▶ PROBLEM TO WORK ON: Locate every line in the records below that contains the string "Entry", matching case exactly, and copy each such line in full.

▶ EXTRACTED RECORDS:

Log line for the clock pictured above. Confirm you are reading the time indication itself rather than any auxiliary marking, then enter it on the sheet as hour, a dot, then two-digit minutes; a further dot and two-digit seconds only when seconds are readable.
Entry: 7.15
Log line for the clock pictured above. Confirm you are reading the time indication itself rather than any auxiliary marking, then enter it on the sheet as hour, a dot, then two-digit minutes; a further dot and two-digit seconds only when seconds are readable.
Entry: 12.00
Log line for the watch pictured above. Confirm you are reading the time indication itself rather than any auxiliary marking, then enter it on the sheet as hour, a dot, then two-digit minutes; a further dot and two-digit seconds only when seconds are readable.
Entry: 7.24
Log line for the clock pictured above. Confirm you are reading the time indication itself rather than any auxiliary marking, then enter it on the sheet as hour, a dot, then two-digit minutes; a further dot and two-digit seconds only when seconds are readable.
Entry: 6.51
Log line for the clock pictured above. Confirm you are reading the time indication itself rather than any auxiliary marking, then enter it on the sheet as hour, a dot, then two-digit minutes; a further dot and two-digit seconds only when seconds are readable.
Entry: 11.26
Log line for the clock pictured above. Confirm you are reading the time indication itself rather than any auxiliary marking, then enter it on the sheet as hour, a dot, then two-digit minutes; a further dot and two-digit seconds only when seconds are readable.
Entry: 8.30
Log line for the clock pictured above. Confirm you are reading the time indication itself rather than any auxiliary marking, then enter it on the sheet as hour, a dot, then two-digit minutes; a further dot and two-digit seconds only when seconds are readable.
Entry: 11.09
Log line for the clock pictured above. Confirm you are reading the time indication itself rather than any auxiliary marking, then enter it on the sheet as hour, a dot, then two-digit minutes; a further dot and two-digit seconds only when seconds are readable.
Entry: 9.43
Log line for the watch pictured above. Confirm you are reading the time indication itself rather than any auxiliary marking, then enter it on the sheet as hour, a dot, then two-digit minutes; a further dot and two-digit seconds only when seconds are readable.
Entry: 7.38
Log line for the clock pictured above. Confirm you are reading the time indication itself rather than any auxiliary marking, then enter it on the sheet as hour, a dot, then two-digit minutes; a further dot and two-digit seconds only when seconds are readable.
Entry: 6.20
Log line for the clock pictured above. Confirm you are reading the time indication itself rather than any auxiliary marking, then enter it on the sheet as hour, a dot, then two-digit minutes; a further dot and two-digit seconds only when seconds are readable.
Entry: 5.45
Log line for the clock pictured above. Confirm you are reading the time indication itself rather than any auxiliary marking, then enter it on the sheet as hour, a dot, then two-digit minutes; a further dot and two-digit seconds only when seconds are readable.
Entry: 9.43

▶ EXERCISE ANSWER:
Entry: 7.15
Entry: 12.00
Entry: 7.24
Entry: 6.51
Entry: 11.26
Entry: 8.30
Entry: 11.09
Entry: 9.43
Entry: 7.38
Entry: 6.20
Entry: 5.45
Entry: 9.43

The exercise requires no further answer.